L’HMS AJAX, directement à l’ouest de notre position, était à ce moment pris sous le feu ennemi et dût relever l’ancre pour changer de position. Le croiseur AJAX ne fut heureusement pas touché. Il eut plus de chance qu’un destroyer Norvégien qui fut coulé par des E-Boot allemands provenant de la base du Havre.
Les avions alliés qui nous survolaient avaient des bandes blanches et noires peintes sur la partie inférieur des ailes afin de faciliter la reconnaissance des postes de DCA et ils devaient effectuer un mouvement d’aile lorsqu’ils passaient au-dessus d’un convoi maritime. S’ils ne le faisaient pas, nous avions ordre de les abattre, mais je n’ai pas vu une seule fois une pareille scène se dérouler, bien que j’ai entendu depuis que quelques appareils ont été abattus par erreur : un autre exemple de « Friendly Fire ».

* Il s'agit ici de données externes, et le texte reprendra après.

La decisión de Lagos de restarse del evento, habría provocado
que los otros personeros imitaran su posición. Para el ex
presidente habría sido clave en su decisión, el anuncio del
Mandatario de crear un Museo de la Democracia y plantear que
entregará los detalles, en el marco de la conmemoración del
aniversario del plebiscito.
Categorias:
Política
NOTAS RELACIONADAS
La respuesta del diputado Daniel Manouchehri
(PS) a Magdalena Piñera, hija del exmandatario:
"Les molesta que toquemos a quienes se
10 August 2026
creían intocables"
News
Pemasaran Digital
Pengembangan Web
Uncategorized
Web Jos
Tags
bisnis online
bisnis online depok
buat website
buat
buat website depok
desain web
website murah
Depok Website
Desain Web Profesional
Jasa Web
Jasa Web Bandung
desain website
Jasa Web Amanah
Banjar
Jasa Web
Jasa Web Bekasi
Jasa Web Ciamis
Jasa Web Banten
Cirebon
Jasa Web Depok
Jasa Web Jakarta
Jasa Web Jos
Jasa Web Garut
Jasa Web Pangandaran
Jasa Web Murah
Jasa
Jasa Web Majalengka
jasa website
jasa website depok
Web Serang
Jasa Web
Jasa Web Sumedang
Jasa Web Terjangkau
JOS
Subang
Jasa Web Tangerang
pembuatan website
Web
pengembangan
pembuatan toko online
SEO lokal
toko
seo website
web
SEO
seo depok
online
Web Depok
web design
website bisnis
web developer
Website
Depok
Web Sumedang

Au Jour J + 5 (11 juin 1944), nous avons été bombardé par un avion allemand, qui a survolé la escadre alliée juste au-dessus des mâts. Le Capitaine des Royal Marines, qui dirigeait les tirs de DCA de son bord du navire, ouvrit le feu. De mon côté, je pris le téléphone et contacta tous les postes DCA dont j’avais la responsabilité pour les prévenir qu’un appareil allait être visible sur notre bord. L’avion allemand lâcha sa bombe qui rebondit sur la surface de l’eau et explosa. Nous ne sommes pas parvenus à descendre l’appareil ennemi – mais lui ne nous a pas non plus touché ! Plus tard, l’équipage a été quelque peu fâché d’apprendre que notre sister ship, le HMS Enterprise, avait été coulé lors d’une attaque aérienne allemande au large d’Utah Beach.
Etrangement, les artilleurs allemands ne nous ont pas tiré dessus pendant toute la journée du Jour J, certainement parce que les calibres de nos canons était bien plus importants que ceux des leurs.

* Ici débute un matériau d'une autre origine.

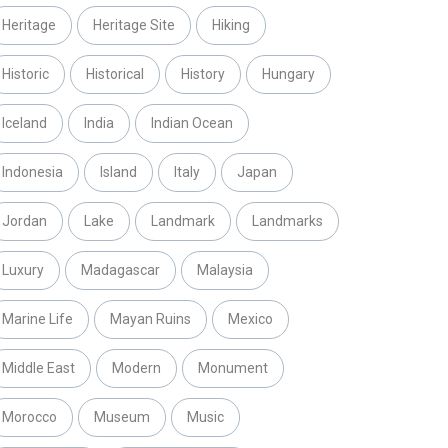
Heritage
Heritage Site
Hiking
Historic
Historical
History
Hungary
Iceland
India
Indian Ocean
Indonesia
Island
Italy
Japan
Jordan
Lake
Landmark
Landmarks
Luxury
Madagascar
Malaysia
Marine Life
Mayan Ruins
Mexico
Middle East
Modern
Monument
Morocco
Museum
Music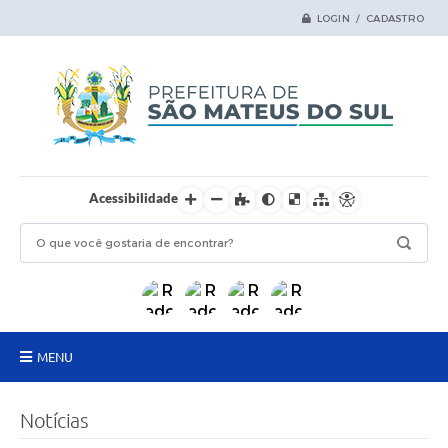
LOGIN / CADASTRO
Acessibilidade
MENU
Principal
Notícias
Samas Digital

Chaque navire était doté d’un générateur de fumée, qui était, dans notre cas, fixé sur le pont. Lorsque la pénombre du crépuscule s’installait peu à peu, les générateurs étaient mis en route et ainsi tout le navire était recouvert d’une épaisse fumée. Le jour, les Allemands repéraient la position d’un ou de plusieurs navires et la nuit venue, ils tiraient en direction de l’objectif repéré en journée. Mais au crépuscule, nous abandonnions notre position pour nous laisser dériver avec la marée pendant 30 à 40 minutes avant de jeter l’ancre à nouveau. Depuis la plateforme de DCA, j’étais situé au-dessus de l’écran de fumée, créé par le générateur et je pouvais voir, lorsque la lumière du clair de lune le permettait, l’immense armada autour de l’HMS HEMERALD. On pouvait également voir les explosions des obus dans l’eau.
Je me souviens d’un petit rigolo, situé à la plateforme avec moi, qui joignait ses mains comme pour faire une prière et qui disait « S’il vous plait, ne manquez pas Nelson, ne manquez pas Nelson ! » (l’HMS Nelson étant un cuirassé et donc une cible bien plus importante qu’un simple croiseur comme le HMS HEMERALD).